## Task to complete
Copy the entries below word for word, minus the pictures.

Records drawn from a dataset:

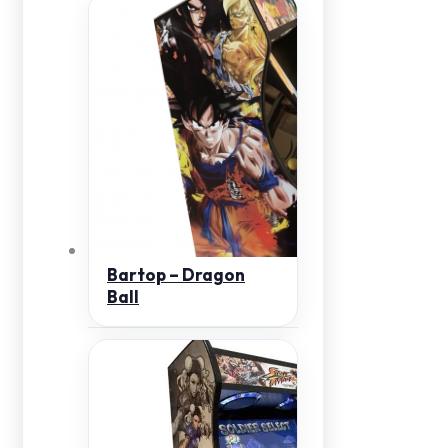
Bartop – Dragon
Ball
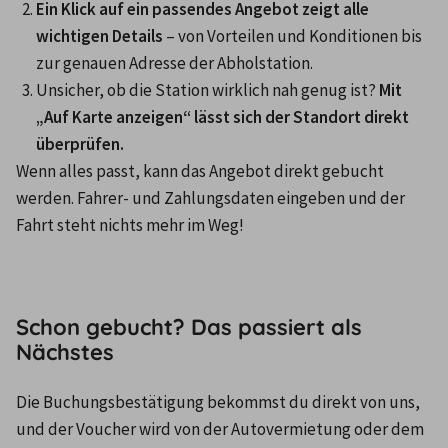
Ein Klick auf ein passendes Angebot zeigt alle 
wichtigen Details
 – von Vorteilen und Konditionen bis 
zur genauen Adresse der Abholstation.
Unsicher, ob die Station wirklich nah genug ist? 
Mit 
„Auf Karte anzeigen“ lässt sich der Standort direkt 
überprüfen.
Wenn alles passt, kann das Angebot direkt gebucht 
werden. Fahrer- und Zahlungsdaten eingeben und der 
Fahrt steht nichts mehr im Weg!
Schon gebucht? Das passiert als
Nächstes
Die Buchungsbestätigung bekommst du direkt von uns, 
und der Voucher wird von der Autovermietung oder dem 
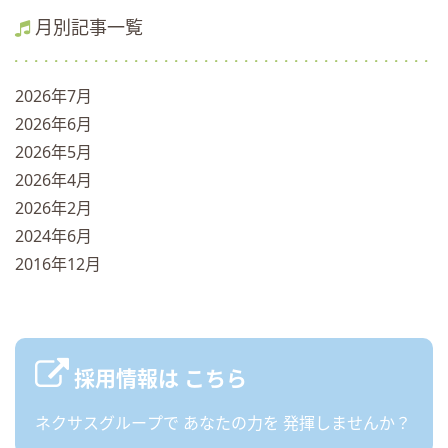
月別記事一覧
2026年7月
2026年6月
2026年5月
2026年4月
2026年2月
2024年6月
2016年12月
採用情報は
こちら
ネクサスグループで
あなたの力を
発揮しませんか？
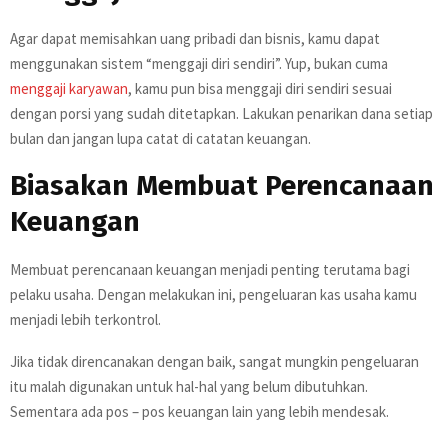
Agar dapat memisahkan uang pribadi dan bisnis, kamu dapat
menggunakan sistem “menggaji diri sendiri”. Yup, bukan cuma
menggaji karyawan
, kamu pun bisa menggaji diri sendiri sesuai
dengan porsi yang sudah ditetapkan. Lakukan penarikan dana setiap
bulan dan jangan lupa catat di catatan keuangan.
Biasakan Membuat Perencanaan
Keuangan
Membuat perencanaan keuangan menjadi penting terutama bagi
pelaku usaha. Dengan melakukan ini, pengeluaran kas usaha kamu
menjadi lebih terkontrol.
Jika tidak direncanakan dengan baik, sangat mungkin pengeluaran
itu malah digunakan untuk hal-hal yang belum dibutuhkan.
Sementara ada pos – pos keuangan lain yang lebih mendesak.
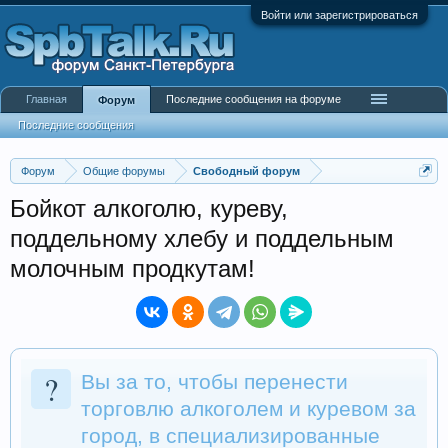
Войти или зарегистрироваться
Главная
Последние сообщения на форуме
Форум
Последние сообщения
Форум
Общие форумы
Свободный форум
Бойкот алкоголю, куреву,
поддельному хлебу и поддельным
молочным продкутам!
?
Вы за то, чтобы перенести
торговлю алкоголем и куревом за
город, в специализированные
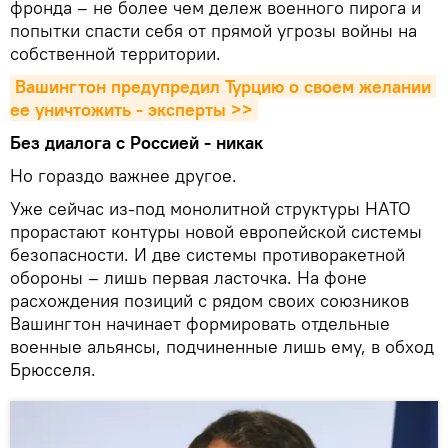
фронда – не более чем дележ военного пирога и
попытки спасти себя от прямой угрозы войны на
собственной территории.
Вашингтон предупредил Турцию о своем желании 
ее уничтожить - эксперты >>
Без диалога с Россией - никак
Но гораздо важнее другое.
Уже сейчас из-под монолитной структуры НАТО
прорастают контуры новой европейской системы
безопасности. И две системы противоракетной
обороны – лишь первая ласточка. На фоне
расхождения позиций с рядом своих союзников
Вашингтон начинает формировать отдельные
военные альянсы, подчиненные лишь ему, в обход
Брюсселя.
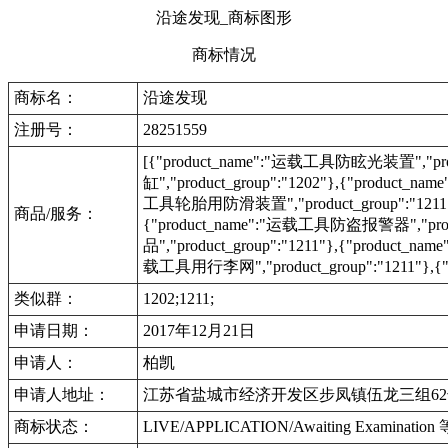
沿途发现_商标图形
商标情况
商标名：
沿途发现
注册号：
28251559
[{"product_name":"运载工具防眩光装置","prod
缸","product_group":"1202"},{"product_na
工具轮胎用防滑装置","product_group":"1211"},
商品/服务：
{"product_name":"运载工具防盗报警器","produ
品","product_group":"1211"},{"product_na
载工具用行李网","product_group":"1211"},{"
类似群：
1202;1211;
申请日期：
2017年12月21日
申请人：
柏凯
申请人地址：
江苏省盐城市经济开发区步凤镇伍龙三组62
商标状态：
LIVE/APPLICATION/Awaiting Examinat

## Response to this task
Bartop – Dragon
Ball
Ein Klick auf ein passendes Angebot zeigt alle 
wichtigen Details
 – von Vorteilen und Konditionen bis 
zur genauen Adresse der Abholstation.
Unsicher, ob die Station wirklich nah genug ist? 
Mit 
„Auf Karte anzeigen“ lässt sich der Standort direkt 
überprüfen.
Wenn alles passt, kann das Angebot direkt gebucht 
werden. Fahrer- und Zahlungsdaten eingeben und der 
Fahrt steht nichts mehr im Weg!
Schon gebucht? Das passiert als
Nächstes
Die Buchungsbestätigung bekommst du direkt von uns, 
und der Voucher wird von der Autovermietung oder dem 
月別記事一覧
2026年7月
2026年6月
2026年5月
2026年4月
2026年2月
2024年6月
2016年12月
採用情報は
こちら
ネクサスグループで
あなたの力を
発揮しませんか？
Agar dapat memisahkan uang pribadi dan bisnis, kamu dapat
menggunakan sistem “menggaji diri sendiri”. Yup, bukan cuma
menggaji karyawan
, kamu pun bisa menggaji diri sendiri sesuai
dengan porsi yang sudah ditetapkan. Lakukan penarikan dana setiap
bulan dan jangan lupa catat di catatan keuangan.
Biasakan Membuat Perencanaan
Keuangan
Membuat perencanaan keuangan menjadi penting terutama bagi
pelaku usaha. Dengan melakukan ini, pengeluaran kas usaha kamu
menjadi lebih terkontrol.
Jika tidak direncanakan dengan baik, sangat mungkin pengeluaran
itu malah digunakan untuk hal-hal yang belum dibutuhkan.
Sementara ada pos – pos keuangan lain yang lebih mendesak.
Войти или зарегистрироваться
Главная
Последние сообщения на форуме
Форум
Последние сообщения
Форум
Общие форумы
Свободный форум
Бойкот алкоголю, куреву,
поддельному хлебу и поддельным
молочным продкутам!
?
Вы за то, чтобы перенести
торговлю алкоголем и куревом за
город, в специализированные
фронда – не более чем дележ военного пирога и
попытки спасти себя от прямой угрозы войны на
собственной территории.
Вашингтон предупредил Турцию о своем желании 
ее уничтожить - эксперты >>
Без диалога с Россией - никак
Но гораздо важнее другое.
Уже сейчас из-под монолитной структуры НАТО
прорастают контуры новой европейской системы
безопасности. И две системы противоракетной
обороны – лишь первая ласточка. На фоне
расхождения позиций с рядом своих союзников
Вашингтон начинает формировать отдельные
военные альянсы, подчиненные лишь ему, в обход
Брюсселя.
沿途发现_商标图形
商标情况
商标名：
沿途发现
注册号：
28251559
[{"product_name":"运载工具防眩光装置","prod
缸","product_group":"1202"},{"product_na
工具轮胎用防滑装置","product_group":"1211"},
商品/服务：
{"product_name":"运载工具防盗报警器","produ
品","product_group":"1211"},{"product_na
载工具用行李网","product_group":"1211"},{"
类似群：
1202;1211;
申请日期：
2017年12月21日
申请人：
柏凯
申请人地址：
江苏省盐城市经济开发区步凤镇伍龙三组62
商标状态：
LIVE/APPLICATION/Awaiting Examinat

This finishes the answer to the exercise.